Section means an hour of sitting in a room discussing subject matter with peers, whom you’ve either never seen before, or whom you’ve seen every day of college because there are 13 Folk and Myth concentrators. Section is the time to learn, study for other classes, or catch some z’s. But when participation makes up a third of your grade, there’s the added pressure of speaking in class. A dilemma arises: you don’t want your A to slip away because you never talk in section, but you don’t want to be “section kid” either. Here are some tips on how to welcome participation points without welcoming hatred from your peers.

Don’t dwell in disputes

Even if another student says something triggering or flat out wrong, a petty correction isn’t the most productive way to respond. Instead, try to respectfully address that student’s opinion, and move the discussion forward, rather than dwelling on their error.

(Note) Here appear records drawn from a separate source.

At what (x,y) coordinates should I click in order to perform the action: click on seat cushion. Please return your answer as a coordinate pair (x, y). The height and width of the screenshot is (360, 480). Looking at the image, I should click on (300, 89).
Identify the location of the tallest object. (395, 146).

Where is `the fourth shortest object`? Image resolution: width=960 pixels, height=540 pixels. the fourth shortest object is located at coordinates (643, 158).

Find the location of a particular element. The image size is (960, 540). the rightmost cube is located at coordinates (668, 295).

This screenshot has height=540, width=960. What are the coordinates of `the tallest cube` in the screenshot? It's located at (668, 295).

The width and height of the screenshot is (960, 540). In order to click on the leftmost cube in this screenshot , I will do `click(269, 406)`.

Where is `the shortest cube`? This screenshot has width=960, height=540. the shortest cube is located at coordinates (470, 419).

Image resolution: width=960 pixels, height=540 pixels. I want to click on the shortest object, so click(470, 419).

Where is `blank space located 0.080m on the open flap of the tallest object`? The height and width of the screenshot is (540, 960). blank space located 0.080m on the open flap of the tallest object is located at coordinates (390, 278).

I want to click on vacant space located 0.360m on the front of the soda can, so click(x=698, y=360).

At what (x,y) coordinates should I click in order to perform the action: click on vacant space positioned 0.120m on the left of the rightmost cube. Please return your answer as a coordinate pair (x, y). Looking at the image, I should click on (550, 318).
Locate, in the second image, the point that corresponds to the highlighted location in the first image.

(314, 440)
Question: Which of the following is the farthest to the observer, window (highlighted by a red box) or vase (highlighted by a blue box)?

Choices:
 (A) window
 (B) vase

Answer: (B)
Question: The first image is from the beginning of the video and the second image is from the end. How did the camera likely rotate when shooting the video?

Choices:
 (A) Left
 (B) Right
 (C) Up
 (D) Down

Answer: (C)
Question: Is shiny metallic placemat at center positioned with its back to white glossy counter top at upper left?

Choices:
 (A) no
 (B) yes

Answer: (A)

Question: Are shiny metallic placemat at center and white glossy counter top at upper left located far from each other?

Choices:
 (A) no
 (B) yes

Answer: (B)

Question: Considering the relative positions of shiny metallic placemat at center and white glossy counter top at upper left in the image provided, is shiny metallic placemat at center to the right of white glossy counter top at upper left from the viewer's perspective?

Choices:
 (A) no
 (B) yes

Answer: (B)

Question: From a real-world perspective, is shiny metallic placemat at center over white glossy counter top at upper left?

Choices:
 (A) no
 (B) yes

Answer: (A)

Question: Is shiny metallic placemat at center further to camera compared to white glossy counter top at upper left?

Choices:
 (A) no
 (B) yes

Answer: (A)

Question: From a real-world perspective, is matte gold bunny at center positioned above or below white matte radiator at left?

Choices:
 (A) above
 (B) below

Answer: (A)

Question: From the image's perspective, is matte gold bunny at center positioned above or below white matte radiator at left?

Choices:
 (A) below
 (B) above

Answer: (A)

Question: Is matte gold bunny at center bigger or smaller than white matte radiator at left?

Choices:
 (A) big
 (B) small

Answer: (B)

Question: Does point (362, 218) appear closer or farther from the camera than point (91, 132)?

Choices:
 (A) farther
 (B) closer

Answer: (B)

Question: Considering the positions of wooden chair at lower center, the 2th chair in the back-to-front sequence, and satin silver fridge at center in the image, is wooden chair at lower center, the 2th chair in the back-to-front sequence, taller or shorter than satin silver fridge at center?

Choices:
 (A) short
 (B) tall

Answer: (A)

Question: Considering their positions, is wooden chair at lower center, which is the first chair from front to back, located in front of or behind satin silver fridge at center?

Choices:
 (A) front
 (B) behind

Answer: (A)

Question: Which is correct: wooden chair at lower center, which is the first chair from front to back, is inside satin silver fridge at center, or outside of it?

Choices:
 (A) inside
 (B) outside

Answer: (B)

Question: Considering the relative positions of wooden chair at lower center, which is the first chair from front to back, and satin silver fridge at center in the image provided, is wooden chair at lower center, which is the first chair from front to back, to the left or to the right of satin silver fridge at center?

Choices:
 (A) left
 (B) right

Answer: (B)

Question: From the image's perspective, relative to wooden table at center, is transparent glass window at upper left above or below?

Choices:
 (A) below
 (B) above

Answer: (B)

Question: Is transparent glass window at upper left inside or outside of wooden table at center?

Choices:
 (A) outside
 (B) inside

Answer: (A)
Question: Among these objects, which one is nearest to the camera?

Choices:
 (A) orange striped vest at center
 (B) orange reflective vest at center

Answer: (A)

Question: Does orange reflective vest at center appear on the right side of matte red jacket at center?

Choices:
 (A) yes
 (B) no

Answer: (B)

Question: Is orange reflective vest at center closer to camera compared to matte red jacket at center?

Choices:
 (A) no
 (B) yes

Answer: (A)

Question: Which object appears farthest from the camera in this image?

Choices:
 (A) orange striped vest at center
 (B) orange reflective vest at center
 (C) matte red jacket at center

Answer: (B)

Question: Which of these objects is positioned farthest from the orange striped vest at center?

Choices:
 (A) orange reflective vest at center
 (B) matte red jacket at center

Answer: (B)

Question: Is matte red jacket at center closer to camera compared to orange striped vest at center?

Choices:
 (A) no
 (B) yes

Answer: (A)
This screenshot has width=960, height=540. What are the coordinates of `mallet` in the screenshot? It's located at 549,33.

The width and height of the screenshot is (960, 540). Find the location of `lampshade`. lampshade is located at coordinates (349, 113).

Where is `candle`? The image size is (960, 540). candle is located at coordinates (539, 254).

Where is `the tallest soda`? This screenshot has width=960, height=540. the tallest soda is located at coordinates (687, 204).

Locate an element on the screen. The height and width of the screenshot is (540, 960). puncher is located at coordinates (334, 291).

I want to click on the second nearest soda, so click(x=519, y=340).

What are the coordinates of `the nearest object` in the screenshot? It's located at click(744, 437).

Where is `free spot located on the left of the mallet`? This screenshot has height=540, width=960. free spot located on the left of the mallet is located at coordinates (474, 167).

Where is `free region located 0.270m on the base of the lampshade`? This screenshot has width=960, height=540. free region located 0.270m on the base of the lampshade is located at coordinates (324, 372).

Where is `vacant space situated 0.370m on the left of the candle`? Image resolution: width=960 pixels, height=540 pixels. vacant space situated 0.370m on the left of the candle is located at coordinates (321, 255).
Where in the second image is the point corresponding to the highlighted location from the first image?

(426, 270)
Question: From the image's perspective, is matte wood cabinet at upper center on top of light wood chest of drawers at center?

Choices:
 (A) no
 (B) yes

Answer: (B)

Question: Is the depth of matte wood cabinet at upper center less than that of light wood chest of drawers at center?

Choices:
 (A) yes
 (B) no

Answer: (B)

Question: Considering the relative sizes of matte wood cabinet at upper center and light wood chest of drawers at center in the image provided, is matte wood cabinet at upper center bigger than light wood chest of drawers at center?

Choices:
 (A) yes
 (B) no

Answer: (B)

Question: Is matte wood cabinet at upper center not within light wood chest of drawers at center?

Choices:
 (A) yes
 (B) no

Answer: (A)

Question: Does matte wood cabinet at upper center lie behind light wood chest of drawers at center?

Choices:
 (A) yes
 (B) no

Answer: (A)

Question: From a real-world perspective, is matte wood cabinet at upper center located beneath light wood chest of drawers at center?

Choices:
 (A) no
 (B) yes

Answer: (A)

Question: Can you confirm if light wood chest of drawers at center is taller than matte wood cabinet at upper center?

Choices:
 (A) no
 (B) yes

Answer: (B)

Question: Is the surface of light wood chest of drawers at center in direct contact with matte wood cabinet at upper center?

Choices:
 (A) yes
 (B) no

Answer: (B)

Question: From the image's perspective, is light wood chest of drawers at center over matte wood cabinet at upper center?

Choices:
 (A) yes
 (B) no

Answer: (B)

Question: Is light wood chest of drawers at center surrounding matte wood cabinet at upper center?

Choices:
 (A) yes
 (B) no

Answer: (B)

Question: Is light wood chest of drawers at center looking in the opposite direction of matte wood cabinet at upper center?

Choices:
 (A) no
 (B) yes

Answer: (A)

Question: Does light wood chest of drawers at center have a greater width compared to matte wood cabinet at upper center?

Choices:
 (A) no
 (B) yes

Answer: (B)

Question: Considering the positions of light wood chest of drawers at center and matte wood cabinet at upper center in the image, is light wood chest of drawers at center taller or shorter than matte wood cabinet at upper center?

Read passages and instructions

Participation includes all types of verbal contribution, including reading passages aloud. Many people avoid this kind of participation, thinking they can only contribute “original” discussion points, but TFs always appreciate it when someone volunteers to read.

Sit in the back

If you’re going to participate a lot, do it from the back of the room. This strategic position makes multitasking on your laptop a possibility, and keeps you from looking like a front-and-center teacher’s pet.

Space out your spiels

Don’t be that kid who talks every other turn. Instead, just discuss your contentions at the beginning and end of section. Your comments’ primacy and recency will make your TF more likely to remember you participation.

Participate in other avenues

To make an impression on your TF without making your peers’ eyes roll, show up to office hours to make your course engagement and knowledge known. Maybe you’ve been eying a “Classroom to Table” excursion for some time now. Don’t be afraid to go for it: you might find a truly rewarding interaction—and potential recommendation writer—in these outside-of-class exchanges.